About a year ago the race that I had returned to serious training for was supposed to happen.
The weather was dreadful; the skies were leaden, leaking. The grey pavements were soaked. I sat in my car, windows steaming, spiralling into the zone. I had arrived early, nervous energy propelling me out of the door in too much time. I then stood in the starting pen, once again in too much time, in just a skimpy vest. A lonely energy gel was perched precariously in my shorts. There was more waiting, and then some more, as I began to get wet, cold. At some point it was announced that the start time was to be delayed. I got wetter. Then it was delayed again, and again, I think, before eventually it was called off. There was a threat to the safety of the race, and it was decided that the right thing to do was to call an end to the whole thing. I went home, shivering, and got in the bath. I had come so far to even be ready for a half marathon, and it was pretty devastating to have it be cancelled.
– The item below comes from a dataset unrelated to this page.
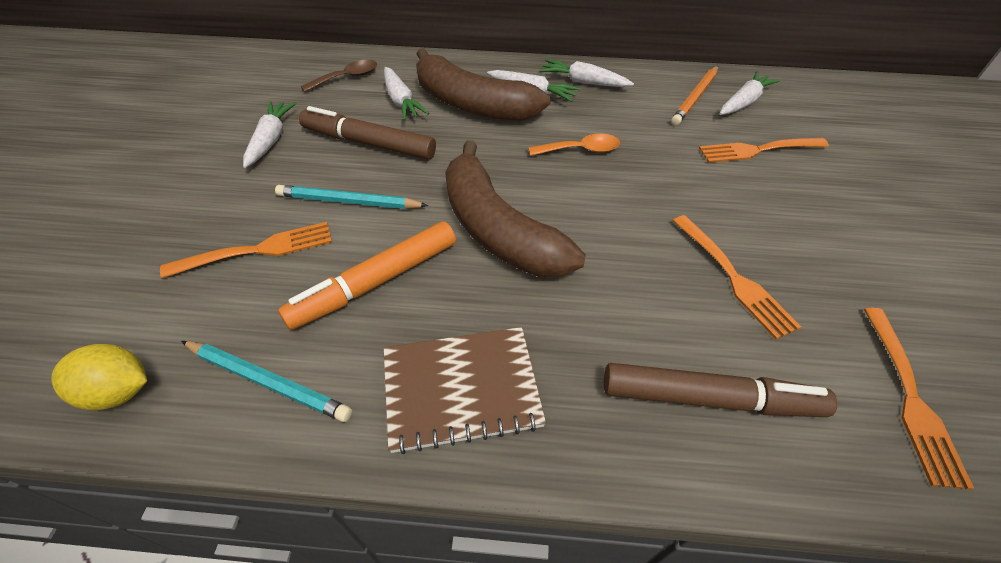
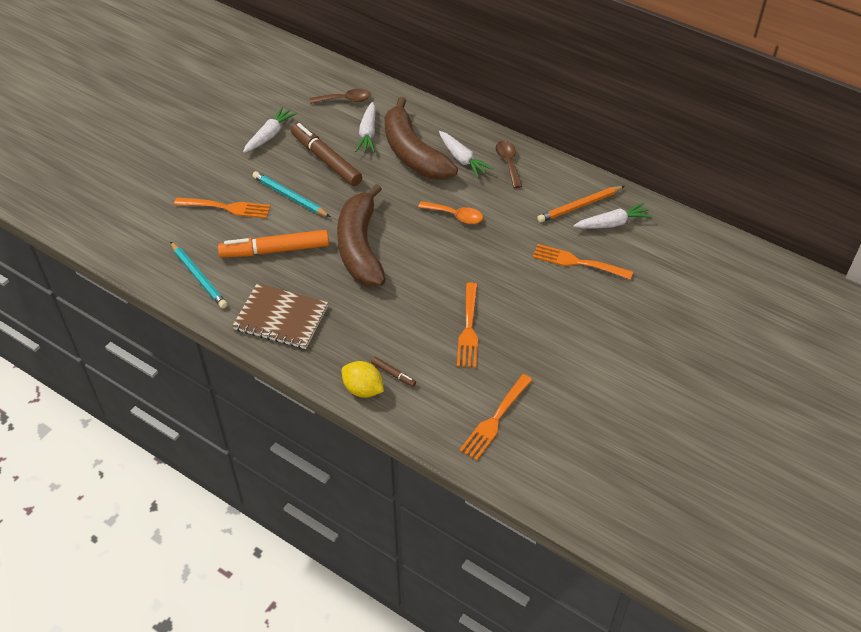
camera: 30 degrees right, 0 degrees up
(119, 391) = (136, 254): yellow lemon -> yellow lemon (363, 389)
(583, 82) = (508, 163): white carrot -> brown spoon
(709, 399) = (393, 374): brown marker -> brown marker, size x0.43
But the journey had begun. I deferred my entry to the next year and decided that I would be even fitter, even faster, next time around.
Early in the lockdown days the race was cancelled again.
But I am fitter, I am faster, and on a day which was reminiscent of that intended return race, I was able to race: a track 3000m at an open meeting with my club. I didn’t really have any huge expectations, having entered fairly late and also having never run a 3k before, but I figured I would be around 10 minutes, hopefully just under it. I came in at 10:05 (having misheard the times at the end, I thought I was agonisingly close to being under 10, as it happens those 5 seconds are actually less frustrating than the fractions that I at first thought they were).
It is always easy to say that I could have run it a bit faster, but I was burning up by the end. It didn’t feel like I had a lot left to give in the moment, but there’s always doubts once the lactic has faded away – we have a short memory when it comes to self-inflicted pain.
In any case, the time isn’t particularly important, but the experience was. There wasn’t the usual bevy of spectators that you might usually find at even a low key track event, and there were no other clubs in attendance, but it was proof that covid-secure track events can happen, and the compromises didn’t wholly detract from the experience. I still got pre-race nerves, still felt that excitement of pinning my number on my club vest, still cherished the thrill of standing on the line in wonderful, terrible, British weather.
Once again I found myself hemmed in by my steaming car windows as I took shelter pre-race, summoning energy, summoning focus, enjoying the painful build up as much as I enjoyed the equally painful execution of the effort.
Racing, blissfully, is back in my life.